Lighting in one of today’s consumer electronics stores has particular challenges. In addition to achieving the cool, high-tech ambience Samsung was after, and focusing task lighting on the merchandise, the myriad digital screens on the products themselves have their own lighting, so they must be free of reflections and bright spots from the lighting around them. And where do you put the downlights, avoiding useless pools of light on the floor while they bathe the products in useful illumination without shining right down on them?
“We didn’t want to throw light on the screens,” explains George Foussias, Design Director at the Toronto design firm Quadrangle (and a speaker at this year’s IRDC), which created the Samsung store, “just to light the tables and all the accessories on them, without a light so strong that it reflects on the screens or overpowers the screens.”
Foussias thought he’d considered everything. Then he encountered one of the traps created by the technology that designers never had to worry about before.
It happened a couple of years ago, when Foussias was attending EuroShop in Dusseldorf, Germany.
“I saw some lamps that attracted me, and so I took out my Samsung phone to take their images,” Foussias told me. “When I looked through the lens, I could see waves of light flashing across my vision. What I realized I was looking at were dark and white light frequencies.”
He did some research and discovered that different cameras from different phones have different frequencies by which they capture an image.

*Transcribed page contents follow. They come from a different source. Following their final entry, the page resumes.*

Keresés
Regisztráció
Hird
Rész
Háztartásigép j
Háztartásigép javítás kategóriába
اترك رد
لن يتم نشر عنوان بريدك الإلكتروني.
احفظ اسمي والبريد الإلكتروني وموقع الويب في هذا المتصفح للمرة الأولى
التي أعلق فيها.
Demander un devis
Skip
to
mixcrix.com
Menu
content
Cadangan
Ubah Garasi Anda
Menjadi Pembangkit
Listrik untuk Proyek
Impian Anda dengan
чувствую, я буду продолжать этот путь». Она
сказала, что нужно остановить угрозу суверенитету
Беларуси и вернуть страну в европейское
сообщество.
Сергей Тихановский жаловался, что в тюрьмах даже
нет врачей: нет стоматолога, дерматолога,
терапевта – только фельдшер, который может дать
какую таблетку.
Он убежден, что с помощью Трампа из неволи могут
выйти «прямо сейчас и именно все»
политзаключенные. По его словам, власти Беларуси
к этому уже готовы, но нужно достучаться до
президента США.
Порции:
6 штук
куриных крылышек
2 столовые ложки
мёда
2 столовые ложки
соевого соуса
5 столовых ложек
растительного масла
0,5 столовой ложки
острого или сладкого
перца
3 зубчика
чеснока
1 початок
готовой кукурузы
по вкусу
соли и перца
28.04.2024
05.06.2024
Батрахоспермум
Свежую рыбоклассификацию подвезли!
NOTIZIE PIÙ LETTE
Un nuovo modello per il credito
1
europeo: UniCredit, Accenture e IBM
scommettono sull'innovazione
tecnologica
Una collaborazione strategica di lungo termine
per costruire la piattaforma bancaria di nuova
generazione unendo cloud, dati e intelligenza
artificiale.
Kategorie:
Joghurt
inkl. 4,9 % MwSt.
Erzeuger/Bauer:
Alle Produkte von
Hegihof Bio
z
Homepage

“We realized that whatever LED sources we use in the store, their frequencies have to match those of the Samsung phones,” said Foussias. “If customers look through the lens of one of the phones and see that everything is vibrating, it would be disastrous. They’d blame it on the poor quality of the phone without questioning all the frequency changes that cause the unevenness. You certainly can’t tell with a naked eye.
“If I hadn’t looked through my phone in Dusseldorf,” he said, “I’d never have known, either.”

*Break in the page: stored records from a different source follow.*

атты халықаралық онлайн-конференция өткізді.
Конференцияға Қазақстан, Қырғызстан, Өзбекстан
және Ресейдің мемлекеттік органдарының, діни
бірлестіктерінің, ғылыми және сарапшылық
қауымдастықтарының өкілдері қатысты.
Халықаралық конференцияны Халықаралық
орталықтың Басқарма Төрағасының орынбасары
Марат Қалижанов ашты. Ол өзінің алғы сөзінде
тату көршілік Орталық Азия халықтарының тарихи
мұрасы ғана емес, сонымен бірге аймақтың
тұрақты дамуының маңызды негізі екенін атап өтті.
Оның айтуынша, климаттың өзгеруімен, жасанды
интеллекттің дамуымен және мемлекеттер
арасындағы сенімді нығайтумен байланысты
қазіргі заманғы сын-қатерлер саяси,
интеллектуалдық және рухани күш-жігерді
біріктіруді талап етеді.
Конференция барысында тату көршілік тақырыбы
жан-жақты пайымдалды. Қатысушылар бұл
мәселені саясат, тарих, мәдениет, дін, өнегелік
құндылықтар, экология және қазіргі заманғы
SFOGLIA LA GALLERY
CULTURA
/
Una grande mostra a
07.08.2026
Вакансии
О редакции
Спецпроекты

When I first entered this industry, in the 1990s, lighting was emerging as one of the major tools in a store designer’s kit. Suddenly, there was a huge variety of issues to consider – color rendering, warm light versus cool light, the best light sources for the various lighting tasks, the best placements for the various light sources, the cost of energy, the life of the lamps.
I was involved with GlobalShop at the time, and we had expert panels talk to the audience of store planners and visual merchandisers about the technologies of lighting. It could get quite deep into the technical weeds, and you could see the attendees’ eyes fog up. We learned never to schedule one of these lighting seminars right before or right after lunch.

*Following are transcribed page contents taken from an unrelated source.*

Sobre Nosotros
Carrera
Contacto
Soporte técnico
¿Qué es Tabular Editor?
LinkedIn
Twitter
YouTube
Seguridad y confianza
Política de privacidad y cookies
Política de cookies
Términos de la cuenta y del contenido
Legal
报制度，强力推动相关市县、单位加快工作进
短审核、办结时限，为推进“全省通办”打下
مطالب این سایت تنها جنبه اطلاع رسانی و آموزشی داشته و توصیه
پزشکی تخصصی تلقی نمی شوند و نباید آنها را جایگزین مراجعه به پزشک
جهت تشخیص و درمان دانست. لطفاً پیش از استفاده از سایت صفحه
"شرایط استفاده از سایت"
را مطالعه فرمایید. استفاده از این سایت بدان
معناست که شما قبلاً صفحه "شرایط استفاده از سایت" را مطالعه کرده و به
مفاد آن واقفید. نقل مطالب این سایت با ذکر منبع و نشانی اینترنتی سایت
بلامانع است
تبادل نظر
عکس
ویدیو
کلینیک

What we didn’t learn, for a couple of years, was that store designers didn’t necessarily have to know their lumens from their ohms. What they did have to know was how the various types of lamps – incandescent, fluorescent, compact fluorescent, halogen, HID, metal halide – affected their store floors and their budgets. And then, along came LEDs, to muddy the waters even more, before they cleared everything up.
But digital technology has changed the game yet again. And count on it continuing to change. Isn’t that what a Samsung or Apple experience store is all about, anyway?